例1: フォルダだけを選択。PSIsContainerは、オブジェクトがコンテナ(フォルダ)の時にTrue(真)となるプロパティです。

gci | Where-Object { $_.PSIsContainer }

フォルダだけを表示。Mode列にフォルダ(ディレクトリ)を意味する d が表示されています

例2: 例1の条件を-not演算子で否定し、ファイルだけを選択。

gci | Where-Object { -not $_.PSIsContainer }

ファイルだけを表示。Mode列に d がありません

例3: 1MB以上のファイルサイズのファイルだけを選択。

gci | Whare-Object { $_.Length -ge 1MB}

1MB以上のファイルのみ

例4: ファイル名の一文字目がa~z(アルファベット)のファイルだけを選択

gci | Where-Object { ($_.Name -match "^[a-z].*") -and (-not $_.PSIsContainer) }

ここでは、-match条件と、フォルダでない(-not $_.PSIsContainer)条件を-and(且つ)で合わせています。-matchは、文字列が条件に合うかどうかを判定する演算子で、正規表現を使用できます。-and演算子は-match演算子や-not演算子より優先順位が低いため、この式では()がなくても正しく働きます。しかし、プログラミングミスを防止するためには、()で計算の優先順位を明確にする習慣を付けるといいでしょう。

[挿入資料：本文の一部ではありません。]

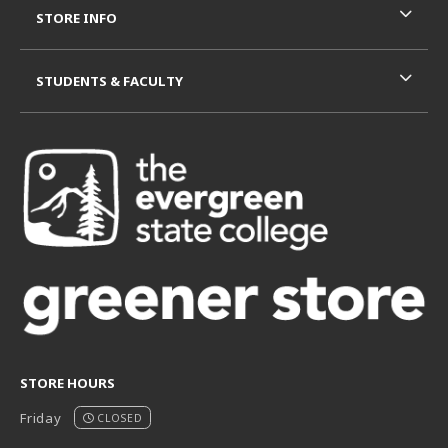
STORE INFO
STUDENTS & FACULTY
STORE HOURS
Friday
CLOSED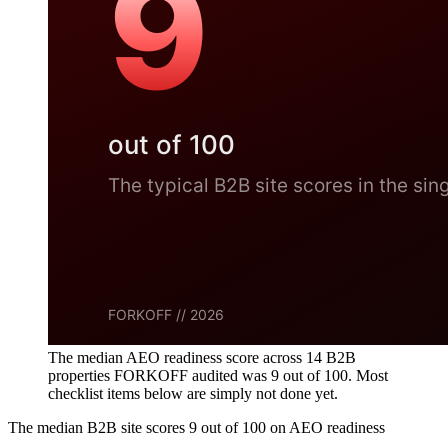
The median AEO readiness score across 14 B2B
properties FORKOFF audited was 9 out of 100. Most
checklist items below are simply not done yet.
The median B2B site scores 9 out of 100 on AEO readiness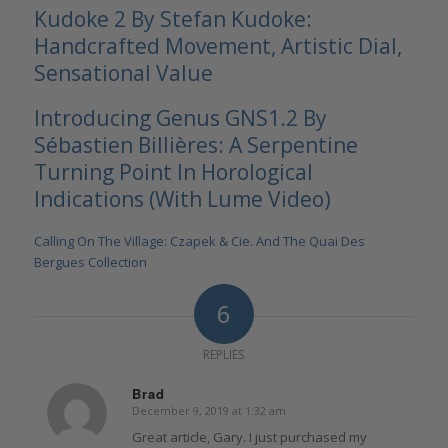
Kudoke 2 By Stefan Kudoke:
Handcrafted Movement, Artistic Dial,
Sensational Value
Introducing Genus GNS1.2 By
Sébastien Billières: A Serpentine
Turning Point In Horological
Indications (With Lume Video)
Calling On The Village: Czapek & Cie. And The Quai Des
Bergues Collection
6
REPLIES
Brad
December 9, 2019 at 1:32 am
says:
Great article, Gary. I just purchased my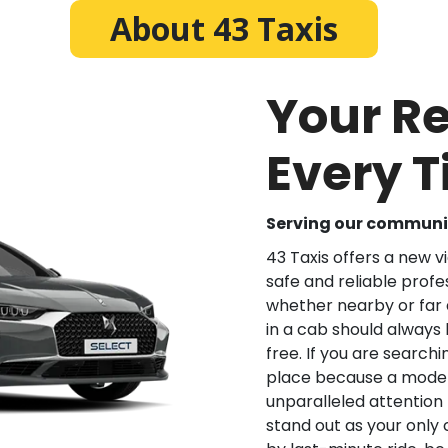
About 43 Taxis
Your Re
Every 
Serving our communit
43 Taxis offers a new v
safe and reliable profes
whether nearby or far a
in a cab should always
free. If you are searchi
place because a modern
unparalleled attention
stand out as your only c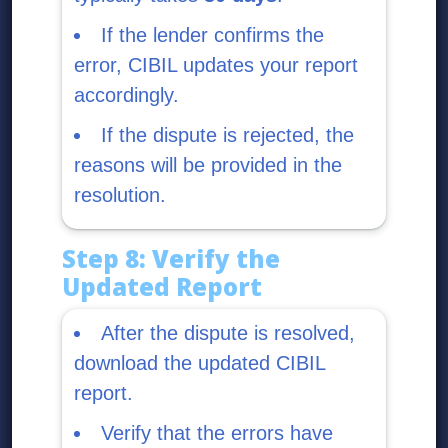
If the lender confirms the
error, CIBIL updates your report
accordingly.
If the dispute is rejected, the
reasons will be provided in the
resolution.
Step 8: Verify the
Updated Report
After the dispute is resolved,
download the updated CIBIL
report.
Verify that the errors have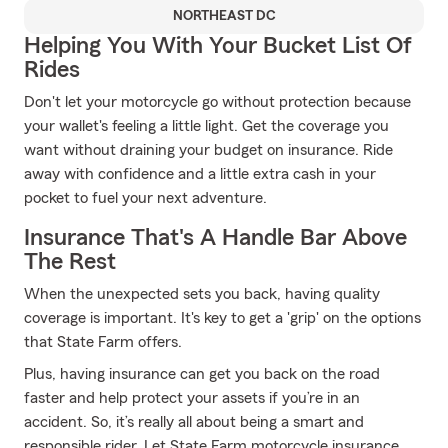
NORTHEAST DC
Helping You With Your Bucket List Of
Rides
Don't let your motorcycle go without protection because
your wallet's feeling a little light. Get the coverage you
want without draining your budget on insurance. Ride
away with confidence and a little extra cash in your
pocket to fuel your next adventure.
Insurance That's A Handle Bar Above
The Rest
When the unexpected sets you back, having quality
coverage is important. It's key to get a 'grip' on the options
that State Farm offers.
Plus, having insurance can get you back on the road
faster and help protect your assets if you’re in an
accident. So, it’s really all about being a smart and
responsible rider. Let State Farm motorcycle insurance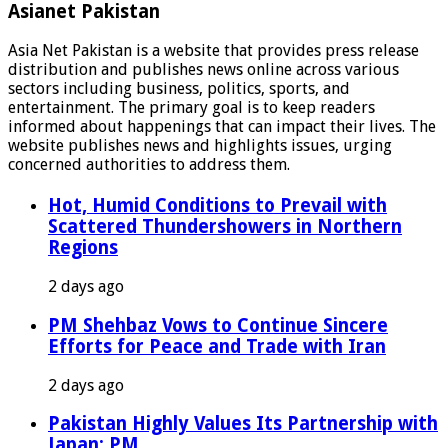
Asianet Pakistan
Asia Net Pakistan is a website that provides press release
distribution and publishes news online across various
sectors including business, politics, sports, and
entertainment. The primary goal is to keep readers
informed about happenings that can impact their lives. The
website publishes news and highlights issues, urging
concerned authorities to address them.
Hot, Humid Conditions to Prevail with
Scattered Thundershowers in Northern
Regions
2 days ago
PM Shehbaz Vows to Continue Sincere
Efforts for Peace and Trade with Iran
2 days ago
Pakistan Highly Values Its Partnership with
Japan: PM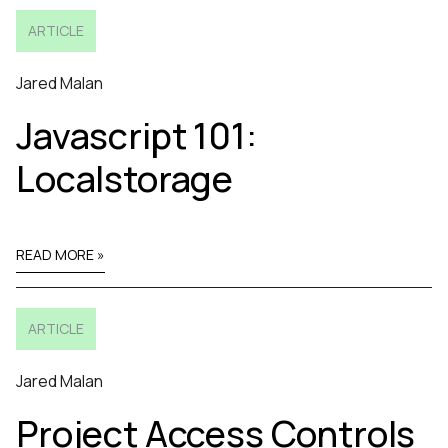
ARTICLE
Jared Malan
Javascript 101:
Localstorage
READ MORE »
ARTICLE
Jared Malan
Project Access Controls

1文字目がアルファベットのファイル名のファイルだけを選択

※ PowerShellの正規表現規則は.NET Frameworkの正規表現と同じです。正規表現に関してはインターネット等に豊富な情報があります。ワイルドカート度同様に文字列の条件判断をしますが、ワイルドカードより遙かに高度な条件を設定できます。"^[a-z].*"は、文字列の先頭がa~zの文字列であることを意味します。-match演算子では英字の大文字小文字を区別しません。-cmatch演算子は区別します。

さらにパイプラインで接続

Where-Objectはオブジェクト群を選択するだけなので、さらにパイプラインで他のコマンドレットに送ることで、応用範囲を広げられます。

例えば、以下の例では、サブディレクトリを含めて検索した20MB以上のファイルのフルパスを表示します。

gci -Recurse | Where-Object { $_.Length -ge 20MB } | % { $_.Fullname }

gci -Recurseでサブディレクトリを含めたファイル情報を収集します。Where-Objectでその中からサイズが20MB以上のものに選択します。最後に、%(ForEach-Object)で、選択したフルパスを表示します。

20MB以上のサイズのファイルのフルパスを表示

20MB以上のファイルを削除します。受け取ったオブジェクト群を一括して処理する機能を持つRemove-Itemのようなコマンドレットでは、%(ForEach-Object)を使う必要はありません。

gci -Recurse | Where-Object { $_.Length -ge 20MB } | Remove-Item

こうした手法は、Remove-Itemの代わりにCopy-Item、Move-Item、Rename-Itemなどを使って、様々に応用できます。また、レジストリプロバイダで条件に合うレジストリキーを削除したり、Get-ChildItemではなく、Get-ServiceやGet-Processを使って稼働中のプログラム情報を使って条件に合うプログラムを自動停止したり、応用できます。

※ 本記事は掲載時点の情報であり、最新のものとは異なる場合がございます。予めご了承ください。